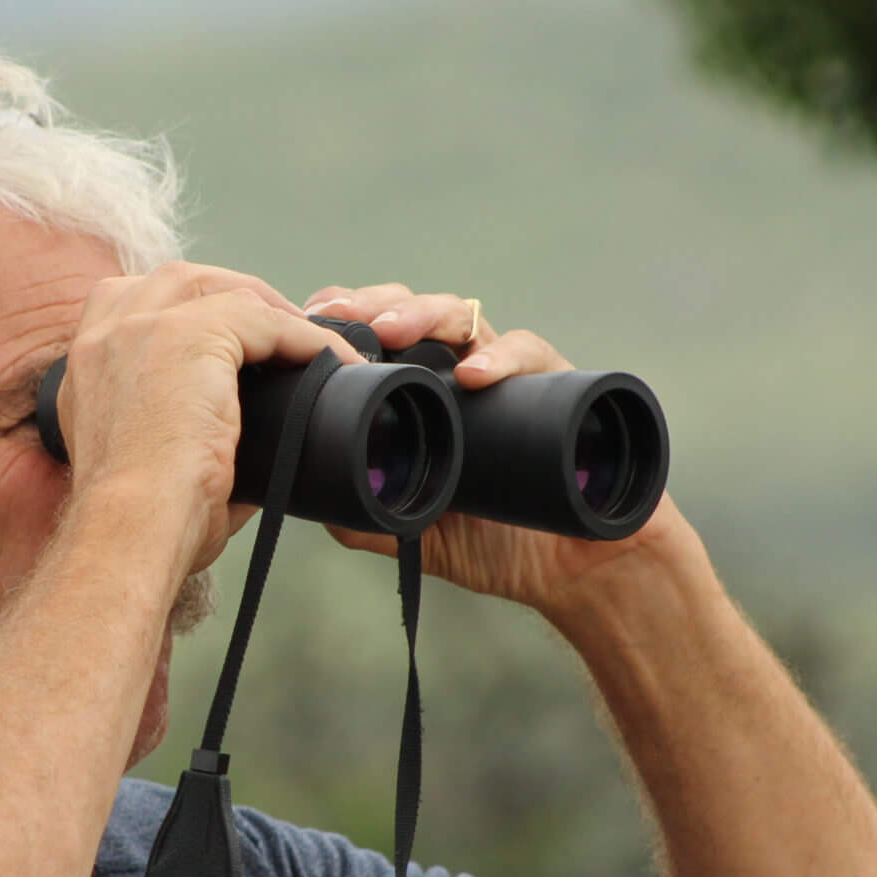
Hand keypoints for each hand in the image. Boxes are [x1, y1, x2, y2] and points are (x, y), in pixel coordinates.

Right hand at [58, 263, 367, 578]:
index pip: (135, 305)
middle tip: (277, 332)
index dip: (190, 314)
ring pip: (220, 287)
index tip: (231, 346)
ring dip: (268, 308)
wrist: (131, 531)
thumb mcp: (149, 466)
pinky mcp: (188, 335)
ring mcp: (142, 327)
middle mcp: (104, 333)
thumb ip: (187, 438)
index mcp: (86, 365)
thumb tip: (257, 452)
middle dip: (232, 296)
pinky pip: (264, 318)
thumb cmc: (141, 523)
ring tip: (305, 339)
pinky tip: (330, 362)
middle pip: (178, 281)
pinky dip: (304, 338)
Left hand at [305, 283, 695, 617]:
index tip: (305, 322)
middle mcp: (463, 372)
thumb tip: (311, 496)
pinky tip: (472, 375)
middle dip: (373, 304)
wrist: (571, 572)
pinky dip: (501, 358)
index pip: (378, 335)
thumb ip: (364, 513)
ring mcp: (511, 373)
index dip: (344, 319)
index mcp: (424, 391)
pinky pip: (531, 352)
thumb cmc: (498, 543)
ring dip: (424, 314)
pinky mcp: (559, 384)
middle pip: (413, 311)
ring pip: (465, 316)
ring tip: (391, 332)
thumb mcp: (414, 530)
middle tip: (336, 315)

==

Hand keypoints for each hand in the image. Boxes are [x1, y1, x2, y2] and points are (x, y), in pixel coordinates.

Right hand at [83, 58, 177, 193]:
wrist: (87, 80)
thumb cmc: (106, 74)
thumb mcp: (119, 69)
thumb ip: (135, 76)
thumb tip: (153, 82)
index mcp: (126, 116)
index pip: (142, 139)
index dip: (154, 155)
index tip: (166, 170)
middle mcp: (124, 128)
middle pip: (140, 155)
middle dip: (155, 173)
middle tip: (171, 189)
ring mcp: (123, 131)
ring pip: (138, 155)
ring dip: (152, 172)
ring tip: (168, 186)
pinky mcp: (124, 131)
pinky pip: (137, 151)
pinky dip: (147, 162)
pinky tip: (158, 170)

---

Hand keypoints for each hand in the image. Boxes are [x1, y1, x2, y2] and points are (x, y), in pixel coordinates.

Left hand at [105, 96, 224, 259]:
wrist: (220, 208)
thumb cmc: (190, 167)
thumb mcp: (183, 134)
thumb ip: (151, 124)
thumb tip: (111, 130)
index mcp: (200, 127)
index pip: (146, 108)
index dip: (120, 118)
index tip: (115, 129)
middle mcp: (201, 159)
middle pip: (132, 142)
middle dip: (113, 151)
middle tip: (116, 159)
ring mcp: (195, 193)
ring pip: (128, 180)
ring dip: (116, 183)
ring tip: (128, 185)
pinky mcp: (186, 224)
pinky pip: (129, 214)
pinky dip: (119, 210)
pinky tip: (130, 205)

**Task item**
Once you find the line with "wrist: (220, 208)" in the entries above, output it and each line after it up to and including the line with "pinky tip: (130, 205)", and nothing else.

**Exercise output**
wrist: (220, 208)
thumb cmc: (190, 167)
thumb mcp: (183, 134)
thumb ip: (151, 124)
thumb tip: (111, 130)
index mcp: (200, 127)
index pip: (146, 108)
index dip: (120, 118)
index tip: (115, 129)
middle mcp: (201, 159)
middle pip: (132, 142)
middle dip: (113, 151)
middle tip: (116, 159)
ring mcp: (195, 193)
ring pip: (128, 180)
ring dip: (116, 183)
ring tip: (128, 185)
pinky mcp: (186, 224)
pinky pip: (129, 214)
pinky dip: (119, 210)
pinky tip: (130, 205)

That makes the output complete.